Other times, while we are shutting off hydrants, kids (and sometimes adults) kick the water at us or spray us with squirt guns. And they aren't doing it in playful ways, either. Most of the time the parents sit on the porch and laugh while we explain why the hydrants have to be shut down. It's unbelievable.
You have to understand that we don't want to take away the kids’ fun; it's just that open hydrants can be very dangerous for them and for us. Besides the traffic danger, the extreme pressure from the hydrants can violently knock the smaller kids to the street. For the fire department, the danger goes even deeper. If a person opens a hydrant in one neighborhood and we have to fight a fire on the next street over, the illegally open hydrant can take valuable water away from our attack on a working fire and hinder our efforts to extinguish the fire by drastically reducing the pressure from our hose lines. That turns into a danger for the civilians and firefighters inside the burning house.
Let's get back to the other day. While shutting off the same hydrant for the third time in four hours, we saw one of the kids running away with a pipe wrench. When we returned to shut the hydrant off for the fourth time, this same 12- or 13-year-old boy gave us the middle finger and repeatedly shouted for us to “f” off, although he wasn't polite enough to abbreviate the "f" part. All the while several adults watched from the porches and laughed about it.

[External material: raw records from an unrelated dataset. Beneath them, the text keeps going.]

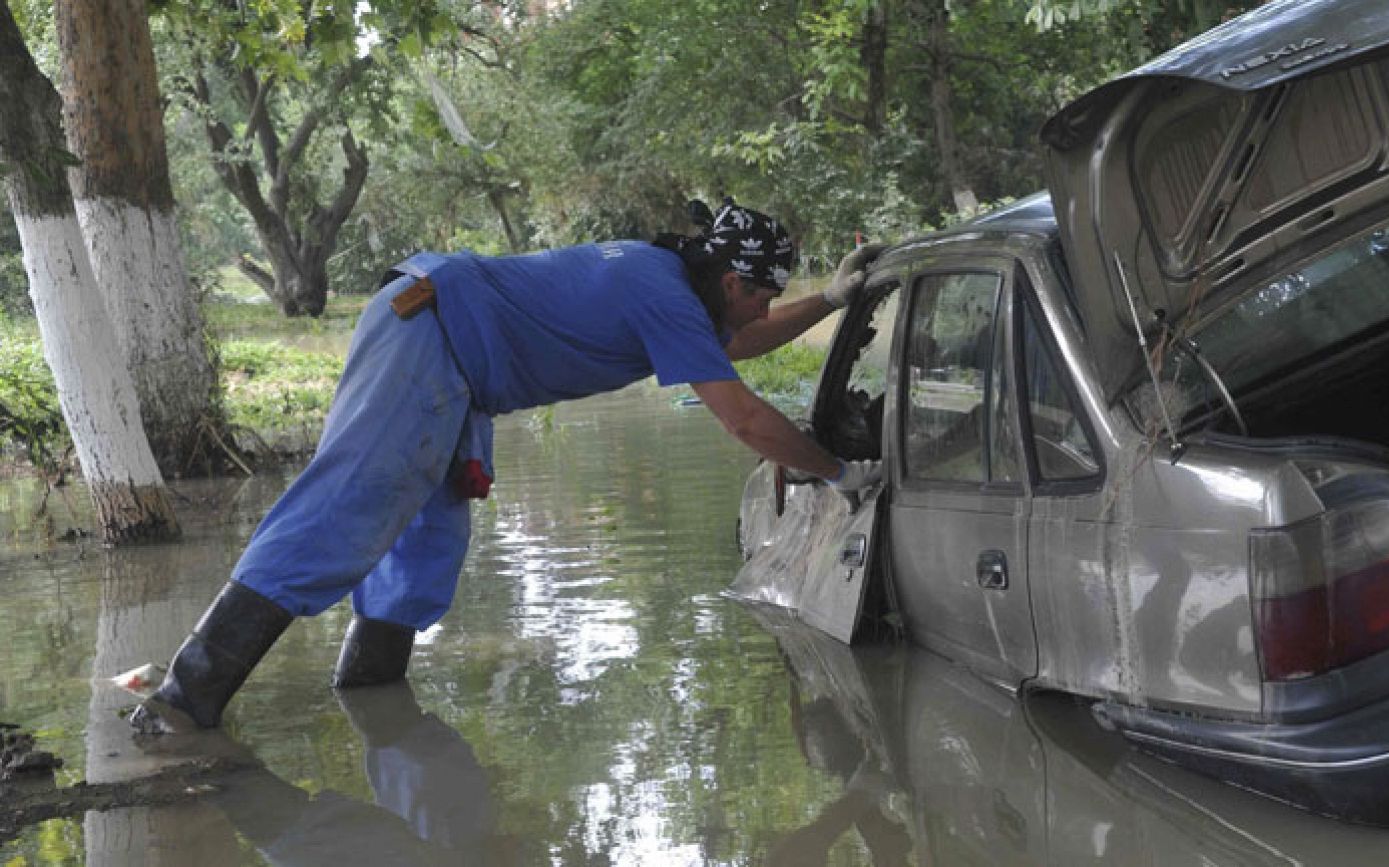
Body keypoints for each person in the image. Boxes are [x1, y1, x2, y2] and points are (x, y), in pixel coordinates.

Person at [130, 200, 884, 733]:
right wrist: (836, 473)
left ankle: (373, 702)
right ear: (731, 281)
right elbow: (745, 416)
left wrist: (831, 298)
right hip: (426, 333)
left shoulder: (674, 288)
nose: (764, 309)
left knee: (426, 546)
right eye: (767, 296)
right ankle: (183, 698)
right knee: (343, 512)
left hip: (456, 363)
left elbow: (733, 344)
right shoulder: (664, 291)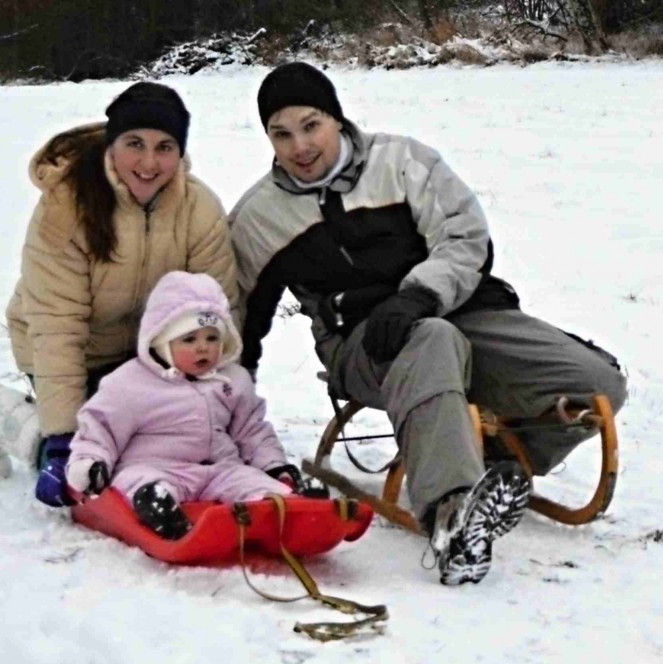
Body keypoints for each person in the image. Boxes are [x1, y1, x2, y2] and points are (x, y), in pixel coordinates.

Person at [228, 62, 627, 585]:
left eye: (311, 126)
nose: (300, 147)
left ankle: (494, 459)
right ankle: (453, 515)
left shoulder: (403, 162)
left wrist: (419, 294)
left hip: (461, 309)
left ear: (336, 119)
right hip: (363, 345)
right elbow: (237, 319)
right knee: (433, 340)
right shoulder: (259, 217)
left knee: (597, 384)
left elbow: (465, 238)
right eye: (281, 134)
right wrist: (222, 409)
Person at [0, 82, 238, 508]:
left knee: (177, 441)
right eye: (134, 144)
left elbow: (218, 312)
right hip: (72, 352)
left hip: (152, 358)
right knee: (99, 459)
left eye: (164, 147)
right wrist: (62, 438)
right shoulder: (67, 206)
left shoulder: (199, 209)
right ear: (112, 144)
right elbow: (58, 327)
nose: (149, 162)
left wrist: (224, 408)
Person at [65, 271, 313, 539]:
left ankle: (282, 506)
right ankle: (156, 505)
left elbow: (251, 430)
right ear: (162, 341)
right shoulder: (130, 382)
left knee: (248, 480)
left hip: (219, 470)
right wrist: (91, 463)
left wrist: (272, 465)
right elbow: (101, 428)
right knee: (134, 479)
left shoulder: (232, 380)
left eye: (212, 338)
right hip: (158, 467)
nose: (203, 348)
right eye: (189, 339)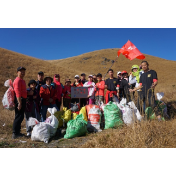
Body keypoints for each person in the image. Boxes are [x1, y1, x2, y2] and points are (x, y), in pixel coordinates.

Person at [12, 67, 27, 139]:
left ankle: (18, 132)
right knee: (18, 116)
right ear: (17, 72)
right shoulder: (17, 80)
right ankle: (14, 133)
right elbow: (17, 92)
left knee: (21, 116)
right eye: (21, 71)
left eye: (23, 71)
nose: (23, 72)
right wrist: (19, 103)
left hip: (22, 99)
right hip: (19, 99)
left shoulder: (22, 80)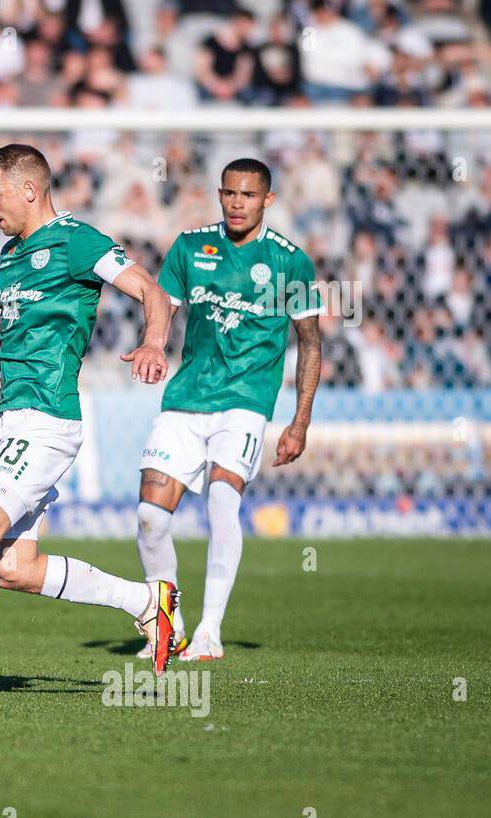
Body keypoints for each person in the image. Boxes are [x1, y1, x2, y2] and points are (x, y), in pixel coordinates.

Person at [0, 144, 180, 702]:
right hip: (10, 419)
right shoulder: (10, 255)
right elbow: (9, 343)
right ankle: (148, 603)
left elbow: (152, 290)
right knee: (13, 567)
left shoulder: (77, 242)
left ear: (29, 189)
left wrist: (152, 340)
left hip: (47, 417)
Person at [135, 158, 323, 663]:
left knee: (222, 502)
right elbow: (162, 306)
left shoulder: (290, 262)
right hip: (186, 398)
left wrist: (299, 419)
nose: (237, 203)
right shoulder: (191, 247)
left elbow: (310, 342)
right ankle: (164, 625)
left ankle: (210, 631)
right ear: (219, 195)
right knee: (150, 516)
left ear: (268, 200)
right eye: (229, 194)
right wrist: (154, 343)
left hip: (245, 403)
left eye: (248, 195)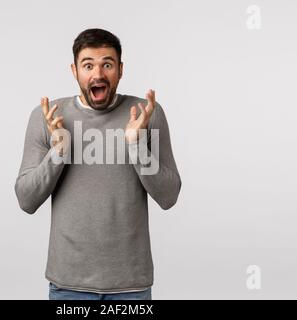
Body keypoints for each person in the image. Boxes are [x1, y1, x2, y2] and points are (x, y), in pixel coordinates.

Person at [14, 28, 181, 300]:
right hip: (68, 285)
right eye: (88, 65)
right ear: (74, 70)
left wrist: (136, 144)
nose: (98, 74)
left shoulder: (147, 114)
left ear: (121, 69)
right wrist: (58, 151)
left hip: (131, 287)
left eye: (107, 64)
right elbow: (26, 200)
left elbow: (169, 196)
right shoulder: (48, 117)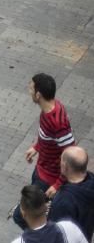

We could call the police (which we do quite often), but they rarely do much about the hydrants. I mean, what could they really do? Threaten to arrest everyone in every neighborhood? And charge them with what? We do have a process in place in which the water department will come out and lock the problem hydrant with a device that only we can open, but that just kicks the can down the road or, more specifically, to the next hydrant. It would be great if the water department would lock all of the hydrants, but apparently that isn't cost effective. So, instead of eliminating the problem, we play this game of scooping buckets of water out of a boat with a huge hole in it.
That's about enough on the subject of hydrants. I just thought you might be interested in seeing what goes on in neighborhoods throughout the country in periods of hot weather.
Totally off the hydrant subject, but something new I learned:
On the way back from our last hydrant shut-off of the day, I saw a sign on a telephone pole that I thought was strange and worth adding here. The sign said, "We buy diabetic test strips" and it had a phone number along the bottom. For the life of me, I couldn't figure out why any company would buy someone's presumably used test strips. Do you have any idea why someone would put up a sign like that? Well, I asked engine 15s’ driver and he gave me the answer. It turns out they aren't buying used test strips, but new ones. Why is that, you may ask. It's actually pretty clever. Not all people who get their test strips for free from Medicare use them as often as they are supposed to use them. Instead, they can sell them to this company. The company turns around and sells the test strips at a profit to people without Medicare or insurance. Maybe my mind doesn't work in that way, but I've never considered a scheme like that in my life.
That was just another day in the ‘hood. I'll go home, have a couple days off, and then start over again. Hopefully, it's not 90°. And if it is 90, hopefully I won't get hit by a rock.